++++ Material provided ++++

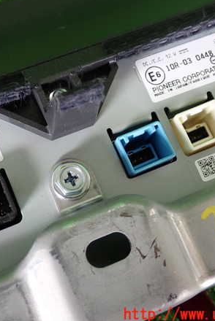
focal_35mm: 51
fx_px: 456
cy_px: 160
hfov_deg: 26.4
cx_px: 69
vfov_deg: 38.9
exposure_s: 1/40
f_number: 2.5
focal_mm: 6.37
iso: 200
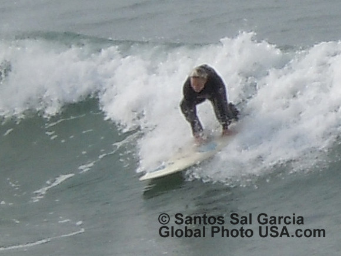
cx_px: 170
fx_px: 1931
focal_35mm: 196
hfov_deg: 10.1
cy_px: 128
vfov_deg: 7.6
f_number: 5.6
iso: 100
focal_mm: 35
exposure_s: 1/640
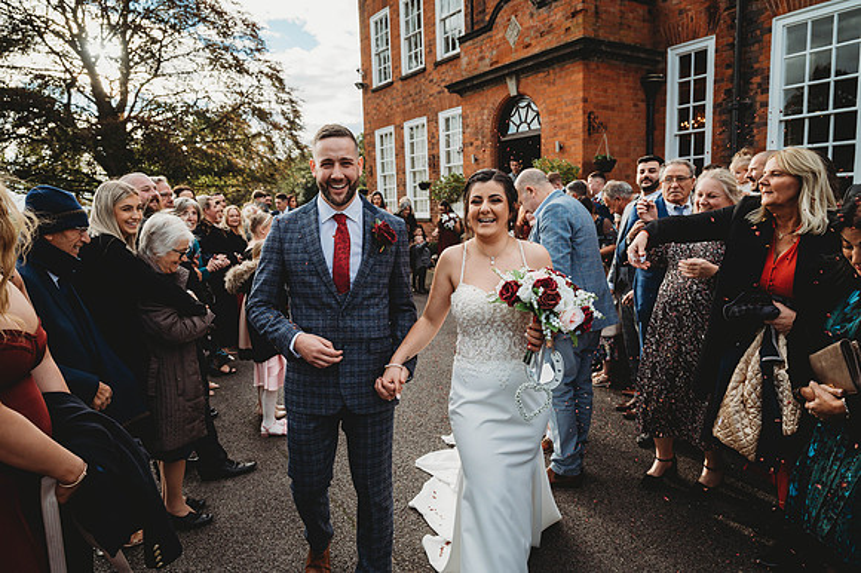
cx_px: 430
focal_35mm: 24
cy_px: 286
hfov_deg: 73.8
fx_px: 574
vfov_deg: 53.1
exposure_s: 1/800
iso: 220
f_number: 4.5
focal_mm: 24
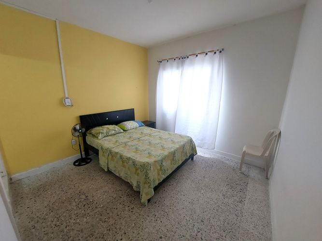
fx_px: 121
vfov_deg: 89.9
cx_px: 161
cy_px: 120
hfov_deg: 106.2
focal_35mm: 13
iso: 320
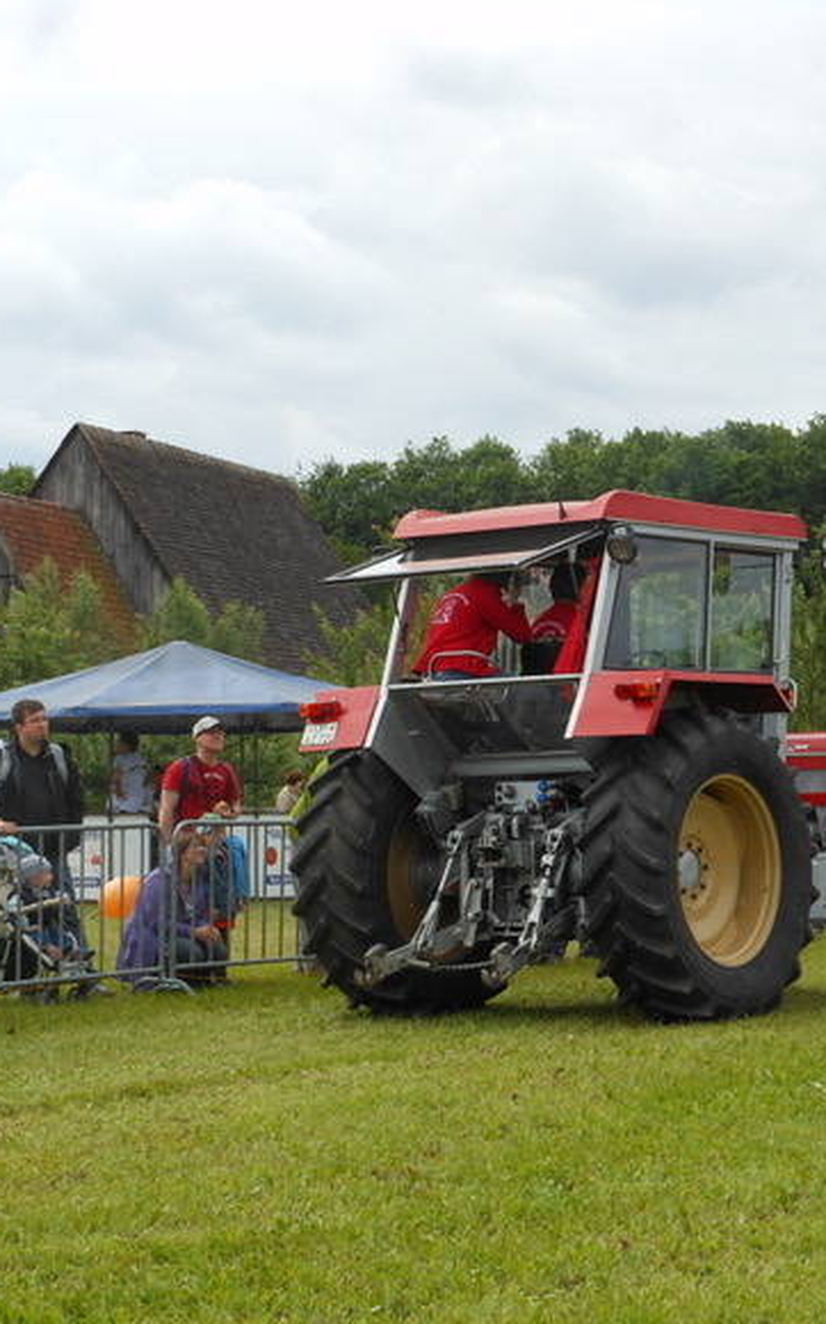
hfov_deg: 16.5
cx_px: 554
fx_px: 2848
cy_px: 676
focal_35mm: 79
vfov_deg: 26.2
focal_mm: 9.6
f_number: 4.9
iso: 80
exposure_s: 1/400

++++

■ Work task: Extract the entries in full, exactly as they are, minus the pictures.

■ Answer below:
focal_35mm: 51
fx_px: 456
cy_px: 160
hfov_deg: 26.4
cx_px: 69
vfov_deg: 38.9
exposure_s: 1/40
f_number: 2.5
focal_mm: 6.37
iso: 200
cx_px: 170
fx_px: 1931
focal_35mm: 196
hfov_deg: 10.1
cy_px: 128
vfov_deg: 7.6
f_number: 5.6
iso: 100
focal_mm: 35
exposure_s: 1/640
cx_px: 430
focal_35mm: 24
cy_px: 286
hfov_deg: 73.8
fx_px: 574
vfov_deg: 53.1
exposure_s: 1/800
iso: 220
f_number: 4.5
focal_mm: 24
fx_px: 121
vfov_deg: 89.9
cx_px: 161
cy_px: 120
hfov_deg: 106.2
focal_35mm: 13
iso: 320
hfov_deg: 16.5
cx_px: 554
fx_px: 2848
cy_px: 676
focal_35mm: 79
vfov_deg: 26.2
focal_mm: 9.6
f_number: 4.9
iso: 80
exposure_s: 1/400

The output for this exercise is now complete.